Odds ratio: The odds ratio is a basic measure of association between the classification of reports into female and male reports and a given reporting feature, and hence can be used to compare female and male reports with respect to this feature. It is formally defined as a / (bc / d), where

  •  a is the number of female reports with the feature
  •  b is the number of female reports without the feature (excluding reports where the variable is missing)
  •  c is the number of male reports with the feature
  •  d is the number of male reports without the feature (excluding reports where the variable is missing).

This crude odds ratio can also be computed as (pfemale / (1-pfemale)) / (pmale / (1-pmale)), where pfemale and pmale are the proportions described earlier. If the odds ratio is above 1, the feature is more common among the female than the male reports; if below 1, the feature is less common among the female than the male reports. Note that the odds ratio can be mathematically undefined, in which case it is missing in the published data.

vigiPoint score: This score is defined based on an odds ratio with added statistical shrinkage, defined as (a + k) / ((bc / d) + k), where k is 1% of the total number of female reports, or about 9,000. While the shrinkage adds robustness to the measure of association, it makes interpretation more difficult, which is why the crude proportions and unshrunk odds ratios are also presented. Further, 99% credibility intervals are computed for the shrinkage odds ratios, and these intervals are transformed onto a log2 scale [6]. The vigiPoint score is then defined as the lower endpoint of the interval, if that endpoint is above 0; as the higher endpoint of the interval, if that endpoint is below 0; and otherwise as 0. The vigiPoint score is useful for sorting the features from strongest positive to strongest negative associations, and/or to filter the features according to some user-defined criteria.

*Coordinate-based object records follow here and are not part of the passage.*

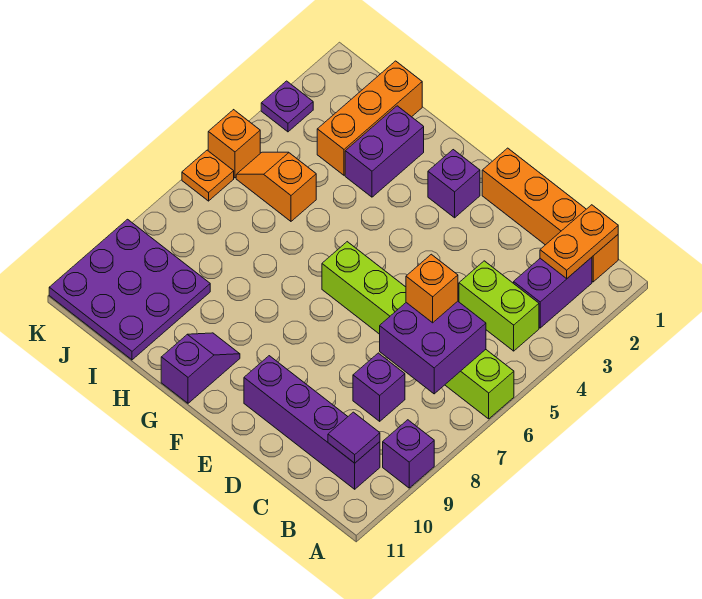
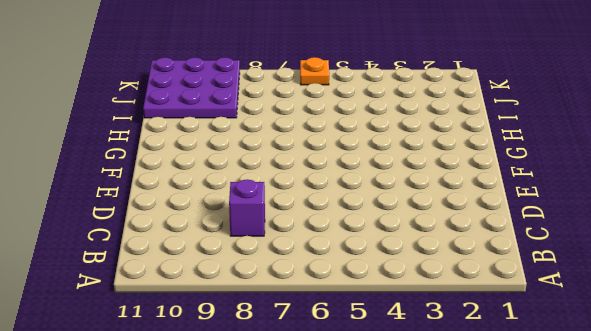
none -> lime brick A6:F6 level 1
none -> purple brick A9 level 1
none -> orange brick B1:E1 level 1

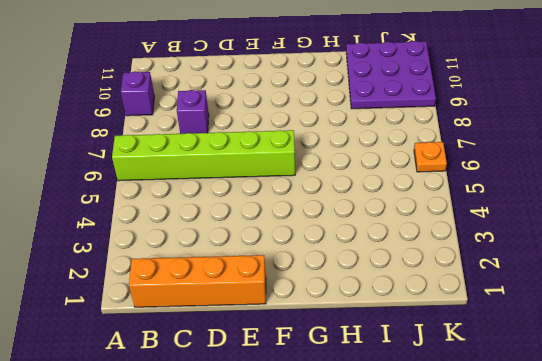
none -> purple brick B2:B3 level 1
none -> lime brick B4:C4 level 1
none -> purple brick B10:E10 level 1

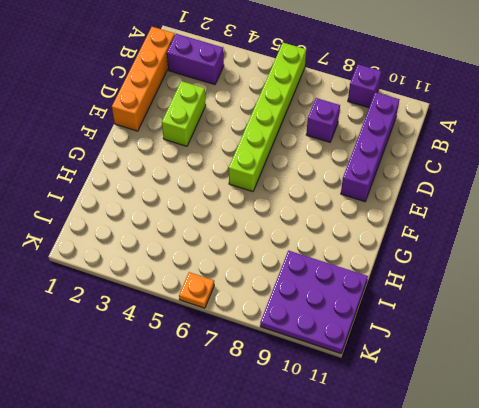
lime brick D3:E3 level 1 -> lime brick B4:C4 level 1
none -> purple brick F2 level 1
none -> purple slope G10:G11 level 1 top 11
none -> purple brick H2:H3 level 1

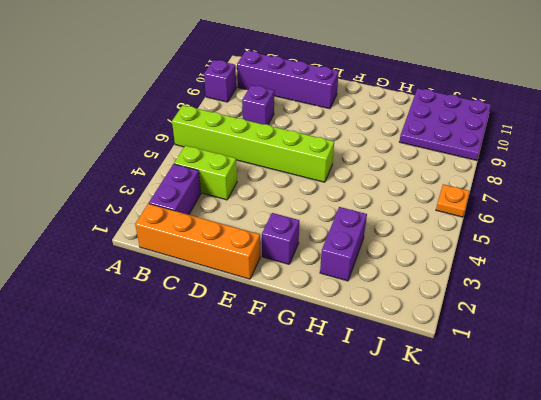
none -> purple slope G10:G11 level 1 top 11
none -> orange brick I1:I3 level 1
none -> orange slope I5:J5 level 1 top I

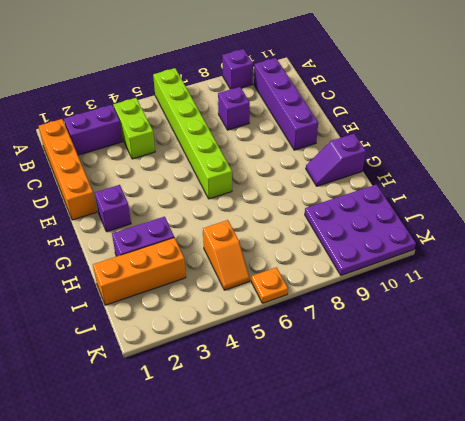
none -> purple plate K3 level 1
none -> orange brick K5 level 1
none -> orange plate B1:B2 level 2

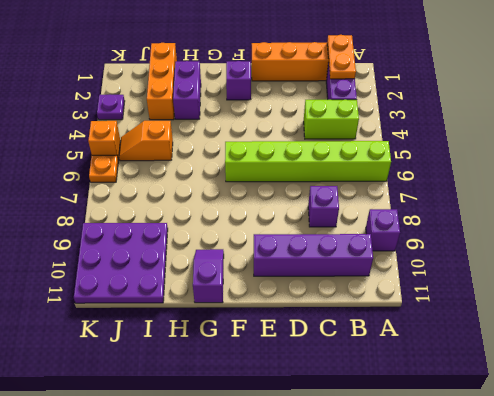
none -> purple brick B6:C7 level 2
none -> purple tile B10 level 2
none -> orange brick C6 level 3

vigiPoint key feature: Features are classified as vigiPoint key features if their vigiPoint score is either above 0.5 or below -0.5. The specific thereshold of 0.5 is arbitrary, but chosen to identify features where the two sets of reports (here female and male reports) differ in a clinically significant way.

References

  1. Watson S, Caster O, Rochon PA, den Ruijter H. Reported adverse drug reactions in women and men: Aggregated evidence from globally collected individual case reports during half a decade. EClinicalMedicine 2019.
  2. Uppsala Monitoring Centre. Guideline for using VigiBase data in studies.
  3. Uppsala Monitoring Centre. Caveat document: Statement of reservations, limitations, and conditions relating to data released from VigiBase, the WHO global database of individual case safety reports (ICSRs).
  4. Lindquist M. VigiBase, the WHO Global ICSR Database System: Basic Facts. The Drug Information Journal 2008; 42(5): 409-19.
  5. Norén GN, Orre R, Bate A, Edwards IR. Duplicate detection in adverse drug reaction surveillance. Data Mining and Knowledge Discovery 2007; 14(3): 305-28.
  6. Juhlin K, Star K, Norén GN. A method for data-driven exploration to pinpoint key features in medical data and facilitate expert review. Pharmacoepidemiology and  Drug Safety 2017; 26(10): 1256-65.
  7. Bergvall T, Norén GN, Lindquist M. vigiGrade: A tool to identify well-documented individual case reports and highlight systematic data quality issues. Drug Safety 2014; 37(1): 65-77.